Una vez, cuando tenía cinco años, iba de la mano de mi madre, luego de volver del jardín. Era mediodía, un día de noviembre, aunque no como estos noviembres calurosos, infernales y donde no se puede respirar. Casi puedo ver la situación: yo, con un guardapolvo verde, de un metro y dedos de estatura, rapado y con una buena sonrisa. Mi vieja que no sé por qué me vino a buscar, probablemente porque en ese momento no trabajaba, nunca estaba tan ocupada.
Claro, caminábamos... (cosa que cada vez hacemos menos) y caminábamos las siete u ocho cuadras que nos separaban de nuestra casa, un departamento de dos ambientes sobre San Juan y alguna calle que se ahogó en alguna de mis lagunas.

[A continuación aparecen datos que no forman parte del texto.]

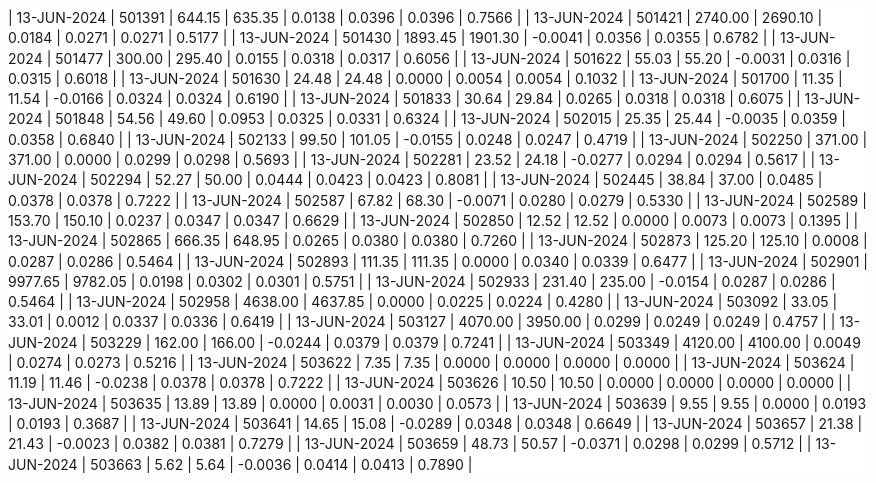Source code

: | 13-JUN-2024 | 501391 | 644.15 | 635.35 | 0.0138 | 0.0396 | 0.0396 | 0.7566 |
| 13-JUN-2024 | 501421 | 2740.00 | 2690.10 | 0.0184 | 0.0271 | 0.0271 | 0.5177 |
| 13-JUN-2024 | 501430 | 1893.45 | 1901.30 | -0.0041 | 0.0356 | 0.0355 | 0.6782 |
| 13-JUN-2024 | 501477 | 300.00 | 295.40 | 0.0155 | 0.0318 | 0.0317 | 0.6056 |
| 13-JUN-2024 | 501622 | 55.03 | 55.20 | -0.0031 | 0.0316 | 0.0315 | 0.6018 |
| 13-JUN-2024 | 501630 | 24.48 | 24.48 | 0.0000 | 0.0054 | 0.0054 | 0.1032 |
| 13-JUN-2024 | 501700 | 11.35 | 11.54 | -0.0166 | 0.0324 | 0.0324 | 0.6190 |
| 13-JUN-2024 | 501833 | 30.64 | 29.84 | 0.0265 | 0.0318 | 0.0318 | 0.6075 |
| 13-JUN-2024 | 501848 | 54.56 | 49.60 | 0.0953 | 0.0325 | 0.0331 | 0.6324 |
| 13-JUN-2024 | 502015 | 25.35 | 25.44 | -0.0035 | 0.0359 | 0.0358 | 0.6840 |
| 13-JUN-2024 | 502133 | 99.50 | 101.05 | -0.0155 | 0.0248 | 0.0247 | 0.4719 |
| 13-JUN-2024 | 502250 | 371.00 | 371.00 | 0.0000 | 0.0299 | 0.0298 | 0.5693 |
| 13-JUN-2024 | 502281 | 23.52 | 24.18 | -0.0277 | 0.0294 | 0.0294 | 0.5617 |
| 13-JUN-2024 | 502294 | 52.27 | 50.00 | 0.0444 | 0.0423 | 0.0423 | 0.8081 |
| 13-JUN-2024 | 502445 | 38.84 | 37.00 | 0.0485 | 0.0378 | 0.0378 | 0.7222 |
| 13-JUN-2024 | 502587 | 67.82 | 68.30 | -0.0071 | 0.0280 | 0.0279 | 0.5330 |
| 13-JUN-2024 | 502589 | 153.70 | 150.10 | 0.0237 | 0.0347 | 0.0347 | 0.6629 |
| 13-JUN-2024 | 502850 | 12.52 | 12.52 | 0.0000 | 0.0073 | 0.0073 | 0.1395 |
| 13-JUN-2024 | 502865 | 666.35 | 648.95 | 0.0265 | 0.0380 | 0.0380 | 0.7260 |
| 13-JUN-2024 | 502873 | 125.20 | 125.10 | 0.0008 | 0.0287 | 0.0286 | 0.5464 |
| 13-JUN-2024 | 502893 | 111.35 | 111.35 | 0.0000 | 0.0340 | 0.0339 | 0.6477 |
| 13-JUN-2024 | 502901 | 9977.65 | 9782.05 | 0.0198 | 0.0302 | 0.0301 | 0.5751 |
| 13-JUN-2024 | 502933 | 231.40 | 235.00 | -0.0154 | 0.0287 | 0.0286 | 0.5464 |
| 13-JUN-2024 | 502958 | 4638.00 | 4637.85 | 0.0000 | 0.0225 | 0.0224 | 0.4280 |
| 13-JUN-2024 | 503092 | 33.05 | 33.01 | 0.0012 | 0.0337 | 0.0336 | 0.6419 |
| 13-JUN-2024 | 503127 | 4070.00 | 3950.00 | 0.0299 | 0.0249 | 0.0249 | 0.4757 |
| 13-JUN-2024 | 503229 | 162.00 | 166.00 | -0.0244 | 0.0379 | 0.0379 | 0.7241 |
| 13-JUN-2024 | 503349 | 4120.00 | 4100.00 | 0.0049 | 0.0274 | 0.0273 | 0.5216 |
| 13-JUN-2024 | 503622 | 7.35 | 7.35 | 0.0000 | 0.0000 | 0.0000 | 0.0000 |
| 13-JUN-2024 | 503624 | 11.19 | 11.46 | -0.0238 | 0.0378 | 0.0378 | 0.7222 |
| 13-JUN-2024 | 503626 | 10.50 | 10.50 | 0.0000 | 0.0000 | 0.0000 | 0.0000 |
| 13-JUN-2024 | 503635 | 13.89 | 13.89 | 0.0000 | 0.0031 | 0.0030 | 0.0573 |
| 13-JUN-2024 | 503639 | 9.55 | 9.55 | 0.0000 | 0.0193 | 0.0193 | 0.3687 |
| 13-JUN-2024 | 503641 | 14.65 | 15.08 | -0.0289 | 0.0348 | 0.0348 | 0.6649 |
| 13-JUN-2024 | 503657 | 21.38 | 21.43 | -0.0023 | 0.0382 | 0.0381 | 0.7279 |
| 13-JUN-2024 | 503659 | 48.73 | 50.57 | -0.0371 | 0.0298 | 0.0299 | 0.5712 |
| 13-JUN-2024 | 503663 | 5.62 | 5.64 | -0.0036 | 0.0414 | 0.0413 | 0.7890 |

Ahí fue que ibamos caminando y pasamos por una plaza chiquita, con verdes muy saturados por la época del año, que tenía de esas baldosas rectangulares lisas de cemento (no de las cuadradas chiquitas que te hacen retumbar cuando vas con los patines, con la bicicleta o con la patineta). Allí, pasando, me di cuenta que una y media de estas baldosas se habían ido para abajo. La verdad no sé bien a qué se debía ni por qué es que se habían caído, pero se podía ver la tierra bajo toda esa capa de asfalto, granito y piedra que cubre la ciudad.
Y ahí, justo ahí, vi una planta crecer y trepar desde abajo hasta la superficie, escapándose de las baldosas. Fue, realmente, lo más hermoso que presencie en mi vida.
Creo que nunca fui tan alegre como en ese momento.
Aunque, quién dice, tal vez algún día encuentre una flor.